Лаборатория, где проводили безобидный – согласно замыслу –
эксперимент, выглядела сущим Чернобылем. Тяжеленные стальные шкафы на другом
конце обширного зала были раскиданы, точно обувные коробки. А трое сотрудников,
хлопотавших в тот момент непосредственно возле установки, так и не были
найдены. Ни среди живых, ни среди мёртвых.
Только жирные хлопья сажи гроздьями свешивались с потолка…

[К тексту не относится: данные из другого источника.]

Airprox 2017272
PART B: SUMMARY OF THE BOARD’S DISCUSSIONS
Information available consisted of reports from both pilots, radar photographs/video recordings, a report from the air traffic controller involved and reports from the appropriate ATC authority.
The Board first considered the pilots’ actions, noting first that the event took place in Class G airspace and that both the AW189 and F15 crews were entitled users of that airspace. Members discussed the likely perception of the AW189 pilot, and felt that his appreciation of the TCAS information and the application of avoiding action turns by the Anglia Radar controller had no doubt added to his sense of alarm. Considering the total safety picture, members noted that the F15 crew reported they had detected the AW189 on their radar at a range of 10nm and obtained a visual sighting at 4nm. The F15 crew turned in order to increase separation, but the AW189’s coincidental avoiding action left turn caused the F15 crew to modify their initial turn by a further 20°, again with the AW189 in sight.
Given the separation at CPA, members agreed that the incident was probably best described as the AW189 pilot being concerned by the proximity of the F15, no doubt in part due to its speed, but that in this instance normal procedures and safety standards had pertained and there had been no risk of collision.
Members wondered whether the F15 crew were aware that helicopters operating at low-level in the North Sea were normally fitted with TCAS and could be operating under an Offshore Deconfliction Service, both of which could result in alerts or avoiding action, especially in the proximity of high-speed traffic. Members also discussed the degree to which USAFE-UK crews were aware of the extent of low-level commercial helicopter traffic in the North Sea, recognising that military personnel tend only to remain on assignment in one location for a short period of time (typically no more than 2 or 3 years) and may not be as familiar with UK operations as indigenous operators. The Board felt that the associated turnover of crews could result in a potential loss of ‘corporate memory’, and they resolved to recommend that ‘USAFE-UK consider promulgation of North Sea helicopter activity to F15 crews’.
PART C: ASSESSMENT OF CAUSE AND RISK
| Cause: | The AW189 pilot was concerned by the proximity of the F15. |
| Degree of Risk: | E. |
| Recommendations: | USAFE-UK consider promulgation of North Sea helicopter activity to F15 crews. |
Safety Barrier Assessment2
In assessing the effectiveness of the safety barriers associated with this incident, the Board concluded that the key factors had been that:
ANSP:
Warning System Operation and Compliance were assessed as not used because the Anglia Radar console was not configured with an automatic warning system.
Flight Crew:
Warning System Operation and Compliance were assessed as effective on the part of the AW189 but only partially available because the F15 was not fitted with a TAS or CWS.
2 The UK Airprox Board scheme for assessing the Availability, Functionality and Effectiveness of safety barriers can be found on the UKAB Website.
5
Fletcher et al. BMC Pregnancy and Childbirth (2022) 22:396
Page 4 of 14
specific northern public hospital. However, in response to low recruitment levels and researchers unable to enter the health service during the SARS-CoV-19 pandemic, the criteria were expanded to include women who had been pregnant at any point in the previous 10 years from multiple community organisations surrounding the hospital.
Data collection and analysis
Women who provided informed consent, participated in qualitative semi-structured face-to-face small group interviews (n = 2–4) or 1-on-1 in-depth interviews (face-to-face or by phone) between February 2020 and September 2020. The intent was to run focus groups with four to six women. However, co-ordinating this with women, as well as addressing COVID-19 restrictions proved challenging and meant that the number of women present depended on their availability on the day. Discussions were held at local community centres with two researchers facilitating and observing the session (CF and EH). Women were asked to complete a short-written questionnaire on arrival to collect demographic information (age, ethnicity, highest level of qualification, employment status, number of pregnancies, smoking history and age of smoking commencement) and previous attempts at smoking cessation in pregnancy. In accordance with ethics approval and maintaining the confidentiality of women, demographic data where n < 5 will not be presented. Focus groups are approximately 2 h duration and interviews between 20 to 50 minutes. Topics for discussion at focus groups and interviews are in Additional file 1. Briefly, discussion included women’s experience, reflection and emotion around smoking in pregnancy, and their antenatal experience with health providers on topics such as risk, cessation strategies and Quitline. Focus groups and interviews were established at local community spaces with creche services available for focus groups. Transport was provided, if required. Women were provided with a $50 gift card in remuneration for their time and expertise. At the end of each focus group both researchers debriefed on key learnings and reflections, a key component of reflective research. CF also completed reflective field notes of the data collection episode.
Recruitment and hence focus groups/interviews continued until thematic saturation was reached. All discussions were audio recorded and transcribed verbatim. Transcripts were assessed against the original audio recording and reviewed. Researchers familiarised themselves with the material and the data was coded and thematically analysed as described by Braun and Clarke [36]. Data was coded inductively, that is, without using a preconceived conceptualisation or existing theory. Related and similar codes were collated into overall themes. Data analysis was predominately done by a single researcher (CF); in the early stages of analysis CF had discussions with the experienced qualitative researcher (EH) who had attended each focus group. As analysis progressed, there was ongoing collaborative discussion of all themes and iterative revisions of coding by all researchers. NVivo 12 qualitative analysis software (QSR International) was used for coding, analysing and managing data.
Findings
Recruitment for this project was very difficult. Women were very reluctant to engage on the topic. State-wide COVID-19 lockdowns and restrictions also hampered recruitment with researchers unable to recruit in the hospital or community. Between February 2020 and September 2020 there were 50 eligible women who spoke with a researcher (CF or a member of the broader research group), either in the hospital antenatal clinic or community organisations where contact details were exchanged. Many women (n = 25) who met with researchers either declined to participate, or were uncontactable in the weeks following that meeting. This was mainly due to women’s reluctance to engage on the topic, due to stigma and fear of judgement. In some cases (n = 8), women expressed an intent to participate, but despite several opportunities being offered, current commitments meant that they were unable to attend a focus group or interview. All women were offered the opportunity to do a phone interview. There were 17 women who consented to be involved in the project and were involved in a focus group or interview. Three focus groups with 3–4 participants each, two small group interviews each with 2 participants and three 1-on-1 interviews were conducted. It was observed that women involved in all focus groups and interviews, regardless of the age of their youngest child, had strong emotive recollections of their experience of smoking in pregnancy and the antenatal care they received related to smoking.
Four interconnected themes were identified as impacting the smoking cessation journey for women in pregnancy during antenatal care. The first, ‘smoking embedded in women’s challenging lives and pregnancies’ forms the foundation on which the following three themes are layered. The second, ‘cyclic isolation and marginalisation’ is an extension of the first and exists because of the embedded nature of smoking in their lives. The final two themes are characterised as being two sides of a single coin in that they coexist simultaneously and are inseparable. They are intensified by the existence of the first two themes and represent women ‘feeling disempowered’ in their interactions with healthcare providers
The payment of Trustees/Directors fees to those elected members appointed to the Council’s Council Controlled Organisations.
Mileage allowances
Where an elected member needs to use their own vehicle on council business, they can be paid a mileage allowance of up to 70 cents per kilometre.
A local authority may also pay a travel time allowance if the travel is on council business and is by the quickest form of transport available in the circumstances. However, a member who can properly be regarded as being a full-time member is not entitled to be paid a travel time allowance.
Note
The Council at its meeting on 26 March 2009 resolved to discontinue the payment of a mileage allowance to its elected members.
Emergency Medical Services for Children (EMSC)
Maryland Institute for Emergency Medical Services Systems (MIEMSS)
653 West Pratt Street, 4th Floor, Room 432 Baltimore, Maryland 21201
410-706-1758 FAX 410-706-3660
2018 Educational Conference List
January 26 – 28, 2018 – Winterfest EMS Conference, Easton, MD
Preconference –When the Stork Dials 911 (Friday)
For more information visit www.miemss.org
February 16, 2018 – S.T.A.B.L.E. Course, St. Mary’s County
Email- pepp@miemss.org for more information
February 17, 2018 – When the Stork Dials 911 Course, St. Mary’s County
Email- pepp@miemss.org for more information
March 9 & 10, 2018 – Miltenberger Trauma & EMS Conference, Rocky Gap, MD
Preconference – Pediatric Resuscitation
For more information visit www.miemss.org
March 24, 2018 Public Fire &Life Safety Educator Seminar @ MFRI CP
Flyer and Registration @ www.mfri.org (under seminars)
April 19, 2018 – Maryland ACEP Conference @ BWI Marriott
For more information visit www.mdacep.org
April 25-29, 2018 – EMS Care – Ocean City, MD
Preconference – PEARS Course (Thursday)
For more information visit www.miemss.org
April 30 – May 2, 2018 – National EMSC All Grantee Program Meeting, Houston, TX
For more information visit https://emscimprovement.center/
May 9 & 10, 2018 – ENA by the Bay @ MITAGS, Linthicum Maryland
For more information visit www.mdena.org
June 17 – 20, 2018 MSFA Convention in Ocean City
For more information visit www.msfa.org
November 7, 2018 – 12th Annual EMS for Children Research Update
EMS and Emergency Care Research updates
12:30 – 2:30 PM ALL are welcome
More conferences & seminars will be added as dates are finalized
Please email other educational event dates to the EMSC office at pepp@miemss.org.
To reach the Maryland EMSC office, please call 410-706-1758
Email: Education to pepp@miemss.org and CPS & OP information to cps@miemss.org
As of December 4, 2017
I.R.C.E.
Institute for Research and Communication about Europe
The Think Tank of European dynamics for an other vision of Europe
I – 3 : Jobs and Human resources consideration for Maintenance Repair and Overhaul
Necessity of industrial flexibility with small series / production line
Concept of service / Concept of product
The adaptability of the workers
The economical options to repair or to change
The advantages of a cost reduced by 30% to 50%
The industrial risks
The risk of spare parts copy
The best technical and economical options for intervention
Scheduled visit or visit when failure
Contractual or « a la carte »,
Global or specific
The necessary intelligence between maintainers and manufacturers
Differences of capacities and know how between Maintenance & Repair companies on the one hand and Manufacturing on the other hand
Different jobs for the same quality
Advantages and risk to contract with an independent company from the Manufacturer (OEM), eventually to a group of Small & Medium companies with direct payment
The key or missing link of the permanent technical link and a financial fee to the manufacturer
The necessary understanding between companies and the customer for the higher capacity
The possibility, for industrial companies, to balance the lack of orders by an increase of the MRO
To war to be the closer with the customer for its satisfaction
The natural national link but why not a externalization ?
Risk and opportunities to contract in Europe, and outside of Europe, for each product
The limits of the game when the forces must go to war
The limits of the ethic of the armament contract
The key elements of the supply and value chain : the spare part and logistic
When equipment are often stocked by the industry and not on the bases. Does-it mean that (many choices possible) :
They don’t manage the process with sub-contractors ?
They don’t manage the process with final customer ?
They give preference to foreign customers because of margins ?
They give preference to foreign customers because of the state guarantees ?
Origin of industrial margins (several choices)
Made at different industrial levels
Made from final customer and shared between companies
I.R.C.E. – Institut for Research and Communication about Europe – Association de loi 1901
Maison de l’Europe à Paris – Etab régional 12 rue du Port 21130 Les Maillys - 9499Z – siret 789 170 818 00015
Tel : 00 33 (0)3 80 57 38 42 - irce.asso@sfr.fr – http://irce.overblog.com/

Часть первая. Один день Ивана Степановича
Сундук мертвеца
– Ну, Господи, благослови! – Перекрестясь, Натаха
сбросила полусапожки от Армани, тяжело вздохнула и, ловко наворачивая портянки,
переобулась в кирзовые «прохаря» – великоватые, грязные донельзя. Теперь
сменить кожаную куртку на замызганный ватник, прикрыть модную стрижку
шапчонкой-петушком, натянуть замшевые, на меху, перчатки – и всё по железке,
готовность ноль. Большой стройностью Натаха не отличалась, а потому, поёрзав на
автомобильном сиденье и согнувшись-разогнувшись несколько раз, изрядно
запыхалась.
Почему «боевое» снаряжение нельзя было стирать и почему
переодевались всегда в машине, а не, например, дома, – Натаха и её
спутники, наверное, не взялись бы ответить. Должно быть, первый раз всё
состоялось стихийно, а потом стало традицией, нарушать которую они уже не
решались. Люди, занимающиеся делом принципиально непредсказуемым и зачастую
опасным, почти все весьма суеверны. Бытие определяет…
Серый, сидевший на водительском месте, деловито обездвиживал
«мерседес» – малтилок, грабли на педали, кочергу на руль, карточку антиразбоя
на грудь, поближе к сердцу. Потом тоже принялся переодеваться. Делать это, не
вылезая из-за баранки, было ещё неудобнее, чем на заднем сиденье.
– Надо было всё же тебе священный долг-то
исполнить. – Юркан, сидевший сзади, рядом с Натахой, уже завершил
облачение и теперь, ухмыляясь, наблюдал, как Серый неловко натягивает
общевойсковые, болотного колера защитные бахилы. – Не вертелся бы сейчас
как уж на сковородке. В непобедимой ведь как? Не умеешь – научим, не хочешь –
заставим…
Это тоже была семейная шутка, традиционно произносимая при
каждых сборах «на дело». Лет двадцать назад Юркан избавил кореша Сергуню от
армии. Путём инсценировки нападения. С печальным результатом в виде сотрясения
мозгов, якобы перешедшего в «УО» – умственную отсталость; в те благословенные
времена медики наивно считали, будто недоумки армии не нужны. Самого
«нападавшего» стукнуть по кумполу было некому, и он вскоре загремел прямым
ходом в Афган. Где заработал вначале гепатит, а потом душманскую пулю. От всего
этого теперь плохо гнулась рука и нутро не принимало ни вина, ни пива – только
водочки, да и то по чуть-чуть. Вот такие воспоминания.